→ **DOCUMENT EXCERPT**:
==========

I’ve been thinking a lot lately about the idea of multi-generational wealth. Is it possible for wealth to survive multiple generations? Is it even advisable? 


Most cultures have some description of the transience of wealth. The philosopher Voltaire once wrote that history is full of the sound of wooden clogs going up the stairs, and silk slippers coming down.


In Japan, the expression is “rice paddies to rice paddies in 3 generations.” In Scotland, “shirtsleeves to shirtsleeves.” Granddad might start out as a humble farmer, and then work his way up to become a person of greater standing and influence. Only for his great-grandchildren to start over without notable advantage or wealth.


Human nature seems to resist the very idea of perpetual wealth. With rare exceptions, family fortunes are made and lost relatively quickly.


Some of this is behavioral. If you grow up poor, you might be more apt to work really hard, save aggressively, and accumulate wealth, even at great sacrifice. Conversely, if you grew up in a wealthy household, your “normal standard of living” might well exceed what you actually earn.


But some of the constraint is simple math. As your number of descendants grows, your wealth is spread across more people. Splitting your estate between two kids, for instance, means that each child will receive half. Yet your investments will also grow over time. So it's a question of whether the portfolio's growth can outpace distributions and a growing family tree.


I found myself wondering whether you could design an estate structure that addresses both problems. Can you guard against the human propensity to spend down an estate, and invest the principal in such a way that it lasts for multiple generations?


[Side Note: I was originally going to share all the math in this article, but I think some readers would rather have a root canal, so for now I’ll just summarize the key takeaways of the hypothetical. For root-canal enthusiasts, however, you can find the walk-through here: https://www.pihlfinancialplanning.com/post/can-you-design-a-portfolio-to-sustain-truly-multigenerational-wealth


Here’s the short version of the hypothetical I ran:

Someone passes away in 1960 leaving behind an estate worth 10 million dollars in today’s dollars. They set up their estate with the goal of having the money last as long as possible, even if that means making less money available to their heirs in the short term. Therefore, they invested it all in the S&P 500, and set up their documents so that the heirs could only spend the dividends produced by the investments, and not spend down any of the principal. Each of the heirs have 2 kids at age 30, and the kids become eligible for income at age 20. Income is split evenly among all surviving heirs.


What happens is that the income grows faster than inflation, but due to the growth of the family, by 2020, each heir is receiving $43,793 annually, in today’s dollars. 


Have we achieved multigenerational wealth? 

It depends how you define it. The trust has reached the great-great-grandchildren of the deceased and is still distributing a meaningful income to every member of the family. That income is sufficient to fund education, reduce financial pressure in early adulthood, and create flexibility at important life stages.


And yet, without their own careers and savings, these heirs would not be considered wealthy by most people. An annual income of $43,793 does not sustain a lavish lifestyle. What it does provide is stability and optionality, particularly for young adults whose earning power is still developing. It is a supplement to their income, not a replacement.

==========

→ **WORK INSTRUCTIONS**:
1. In the article on multi-generational wealth, how much does each heir receive annually by 2020 in the hypothetical?
2. Give the lines of the records below as a Markdown table with the columns Row and Line, numbering each line and skipping blank ones. Leave the pictures out.
The article and the records come from separate, unrelated sources.

Page text extractions:

==========

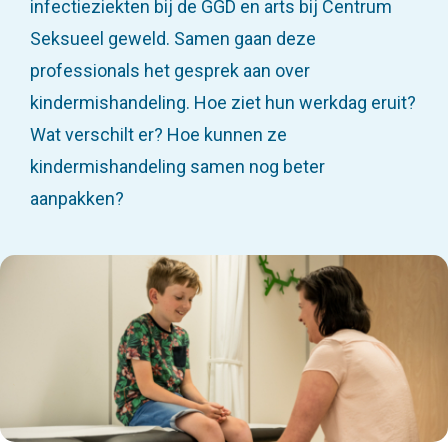
infectieziekten bij de GGD en arts bij Centrum
Seksueel geweld. Samen gaan deze
professionals het gesprek aan over
kindermishandeling. Hoe ziet hun werkdag eruit?
Wat verschilt er? Hoe kunnen ze
kindermishandeling samen nog beter
aanpakken?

==========

→ **SOLUTIONS TO THE PROBLEMS**:
1. Each heir receives $43,793 annually, in today's dollars.

2.
| Row | Line |
|---|---|
| 1 | infectieziekten bij de GGD en arts bij Centrum |
| 2 | Seksueel geweld. Samen gaan deze |
| 3 | professionals het gesprek aan over |
| 4 | kindermishandeling. Hoe ziet hun werkdag eruit? |
| 5 | Wat verschilt er? Hoe kunnen ze |
| 6 | kindermishandeling samen nog beter |
| 7 | aanpakken? |